Note: Recompile with -Xlint:deprecation for details.
:esb-server:processResources UP-TO-DATE
:esb-server:classes
:esb-server:jar
:esb-server:assemble
:plugins:compileJava UP-TO-DATE
:plugins:compileScala UP-TO-DATE
:plugins:processResources UP-TO-DATE
:plugins:classes UP-TO-DATE
:plugins:jar
:plugins:assemble
:raas-transform:assemble
:saxonee-helper:assemble
:scala-common:compileJava UP-TO-DATE
:scala-common:compileScala
/Users/iain.hull/code/trunk/ccdev/scala-common/src/com/workday/esb/assembly/audit/TreeAudit.scala:138: method first in trait IterableLike is deprecated: use `head' instead
override def getLast():Option[AuditNode] = if (children.isEmpty) None else children.first.getLast
^
one warning found
:scala-common:processResources UP-TO-DATE
:scala-common:classess
:scala-common:jar
:scala-common:assemble
:plugins:hibernatepersistence:compileJava
Note: Some input files use or override a deprecated API.

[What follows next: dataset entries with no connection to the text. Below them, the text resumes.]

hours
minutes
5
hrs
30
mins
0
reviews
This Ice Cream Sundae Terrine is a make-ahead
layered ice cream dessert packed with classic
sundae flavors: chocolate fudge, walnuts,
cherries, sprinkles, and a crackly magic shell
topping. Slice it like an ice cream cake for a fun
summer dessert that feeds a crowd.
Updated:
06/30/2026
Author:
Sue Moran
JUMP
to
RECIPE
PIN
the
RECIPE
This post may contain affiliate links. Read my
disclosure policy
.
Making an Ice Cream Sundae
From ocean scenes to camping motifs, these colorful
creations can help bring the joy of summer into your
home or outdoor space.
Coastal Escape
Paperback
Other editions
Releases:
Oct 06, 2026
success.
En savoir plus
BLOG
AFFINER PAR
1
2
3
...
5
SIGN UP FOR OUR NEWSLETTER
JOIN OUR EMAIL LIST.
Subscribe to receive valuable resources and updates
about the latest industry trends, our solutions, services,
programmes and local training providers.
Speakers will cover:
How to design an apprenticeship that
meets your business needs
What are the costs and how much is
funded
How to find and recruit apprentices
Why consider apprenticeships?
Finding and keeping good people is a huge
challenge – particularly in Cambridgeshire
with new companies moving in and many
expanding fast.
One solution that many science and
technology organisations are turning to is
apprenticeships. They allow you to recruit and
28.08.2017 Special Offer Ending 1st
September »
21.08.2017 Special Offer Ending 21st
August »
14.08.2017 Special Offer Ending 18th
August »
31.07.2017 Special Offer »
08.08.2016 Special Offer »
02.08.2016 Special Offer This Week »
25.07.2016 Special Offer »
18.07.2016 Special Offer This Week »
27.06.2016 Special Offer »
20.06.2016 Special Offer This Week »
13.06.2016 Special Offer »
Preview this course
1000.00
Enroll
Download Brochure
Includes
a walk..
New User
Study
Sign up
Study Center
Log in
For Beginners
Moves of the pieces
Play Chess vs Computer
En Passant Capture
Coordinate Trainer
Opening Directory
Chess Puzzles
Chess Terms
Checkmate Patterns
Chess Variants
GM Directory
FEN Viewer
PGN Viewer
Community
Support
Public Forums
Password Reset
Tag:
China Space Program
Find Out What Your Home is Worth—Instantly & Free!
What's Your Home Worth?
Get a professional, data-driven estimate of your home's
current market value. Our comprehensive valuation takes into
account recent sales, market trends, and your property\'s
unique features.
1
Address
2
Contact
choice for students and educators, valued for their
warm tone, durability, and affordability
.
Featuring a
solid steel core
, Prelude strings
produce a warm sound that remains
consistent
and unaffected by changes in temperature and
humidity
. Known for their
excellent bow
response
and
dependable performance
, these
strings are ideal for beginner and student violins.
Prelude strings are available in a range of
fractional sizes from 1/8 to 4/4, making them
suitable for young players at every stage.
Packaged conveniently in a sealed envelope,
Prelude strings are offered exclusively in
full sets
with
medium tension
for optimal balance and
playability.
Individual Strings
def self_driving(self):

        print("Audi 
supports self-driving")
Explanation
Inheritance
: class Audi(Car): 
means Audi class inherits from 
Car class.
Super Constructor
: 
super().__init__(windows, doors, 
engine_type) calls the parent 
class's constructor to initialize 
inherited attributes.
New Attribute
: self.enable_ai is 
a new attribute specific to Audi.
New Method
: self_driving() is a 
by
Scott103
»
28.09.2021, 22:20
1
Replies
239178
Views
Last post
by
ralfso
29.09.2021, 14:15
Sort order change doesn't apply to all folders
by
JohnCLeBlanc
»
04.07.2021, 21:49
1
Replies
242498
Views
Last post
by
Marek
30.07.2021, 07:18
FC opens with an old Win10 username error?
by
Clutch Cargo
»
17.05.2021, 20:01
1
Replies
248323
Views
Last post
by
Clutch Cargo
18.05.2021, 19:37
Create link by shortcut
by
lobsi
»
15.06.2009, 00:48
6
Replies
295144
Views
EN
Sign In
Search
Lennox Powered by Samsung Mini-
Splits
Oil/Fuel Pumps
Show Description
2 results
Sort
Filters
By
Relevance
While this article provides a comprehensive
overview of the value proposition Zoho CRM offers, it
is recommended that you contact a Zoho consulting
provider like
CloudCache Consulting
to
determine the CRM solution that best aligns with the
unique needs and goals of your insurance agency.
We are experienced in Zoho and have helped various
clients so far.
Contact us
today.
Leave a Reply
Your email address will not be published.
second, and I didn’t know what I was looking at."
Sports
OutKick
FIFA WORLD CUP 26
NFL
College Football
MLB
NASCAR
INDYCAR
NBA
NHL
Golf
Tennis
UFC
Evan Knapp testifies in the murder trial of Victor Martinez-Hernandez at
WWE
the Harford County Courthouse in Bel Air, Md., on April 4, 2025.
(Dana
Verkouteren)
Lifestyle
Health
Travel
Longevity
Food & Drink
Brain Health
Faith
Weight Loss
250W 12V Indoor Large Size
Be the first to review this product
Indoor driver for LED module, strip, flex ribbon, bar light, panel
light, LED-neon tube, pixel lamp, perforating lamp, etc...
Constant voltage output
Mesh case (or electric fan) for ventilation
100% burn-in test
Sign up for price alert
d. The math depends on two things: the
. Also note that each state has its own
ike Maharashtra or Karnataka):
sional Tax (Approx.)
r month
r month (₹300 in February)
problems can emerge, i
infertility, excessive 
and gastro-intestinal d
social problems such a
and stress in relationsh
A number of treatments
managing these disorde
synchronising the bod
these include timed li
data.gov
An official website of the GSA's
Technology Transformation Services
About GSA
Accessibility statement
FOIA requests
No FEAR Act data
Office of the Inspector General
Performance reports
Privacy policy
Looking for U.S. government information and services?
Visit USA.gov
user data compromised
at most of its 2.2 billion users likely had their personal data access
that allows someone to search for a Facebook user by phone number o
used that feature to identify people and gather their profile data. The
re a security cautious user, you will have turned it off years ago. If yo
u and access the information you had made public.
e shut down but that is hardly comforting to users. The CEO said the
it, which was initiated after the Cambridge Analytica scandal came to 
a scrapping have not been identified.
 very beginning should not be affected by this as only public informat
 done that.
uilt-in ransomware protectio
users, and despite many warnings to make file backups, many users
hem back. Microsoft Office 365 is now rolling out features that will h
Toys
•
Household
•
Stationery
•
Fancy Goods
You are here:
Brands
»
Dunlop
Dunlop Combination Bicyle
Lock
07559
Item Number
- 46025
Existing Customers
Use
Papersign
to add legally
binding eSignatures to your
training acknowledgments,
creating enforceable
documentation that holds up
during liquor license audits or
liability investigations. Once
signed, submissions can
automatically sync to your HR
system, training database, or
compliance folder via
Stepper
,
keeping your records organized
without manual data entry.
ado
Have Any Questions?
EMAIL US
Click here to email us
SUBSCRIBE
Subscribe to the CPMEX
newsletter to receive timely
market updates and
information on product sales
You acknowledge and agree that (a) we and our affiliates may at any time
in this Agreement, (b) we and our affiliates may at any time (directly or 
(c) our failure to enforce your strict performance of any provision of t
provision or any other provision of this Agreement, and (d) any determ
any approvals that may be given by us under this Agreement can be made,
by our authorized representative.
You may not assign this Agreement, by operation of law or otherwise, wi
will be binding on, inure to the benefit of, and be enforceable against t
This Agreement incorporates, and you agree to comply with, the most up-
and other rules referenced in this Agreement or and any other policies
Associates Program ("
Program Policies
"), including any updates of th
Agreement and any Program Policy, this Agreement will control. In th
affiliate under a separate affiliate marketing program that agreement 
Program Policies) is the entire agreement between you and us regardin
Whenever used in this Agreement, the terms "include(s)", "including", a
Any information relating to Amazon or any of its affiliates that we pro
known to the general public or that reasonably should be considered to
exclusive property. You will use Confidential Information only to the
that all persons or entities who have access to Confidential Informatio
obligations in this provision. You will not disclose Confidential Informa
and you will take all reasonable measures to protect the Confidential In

Note: Recompile with -Xlint:deprecation for details.
Note: Some input files use unchecked or unsafe operations.
Note: Recompile with -Xlint:unchecked for details.
:plugins:hibernatepersistence:compileScala
Note: Some input files use or override a deprecated API.
Note: Recompile with -Xlint:deprecation for details.
Note: Some input files use unchecked or unsafe operations.
Note: Recompile with -Xlint:unchecked for details.
:plugins:hibernatepersistence:processResources
:plugins:hibernatepersistence:classes
:plugins:hibernatepersistence:jar
:plugins:hibernatepersistence:assemble
I know that the two apply plugin
lines at the top of my root build.gradle
are causing this behaviour. However if I only apply the correct plugin to each subproject I cannot refactor the common configuration into my root build.gradle
. Another approach would be to just use the Scala plugin for everything, but is this the best way?
Can I use the Java plugin to compile Java projects and the Scala plugin to compile Scala projects, and still refactor common build configuration across all my projects to the root build.gradle
? What is the best way to support multiple languages like this in Gradle?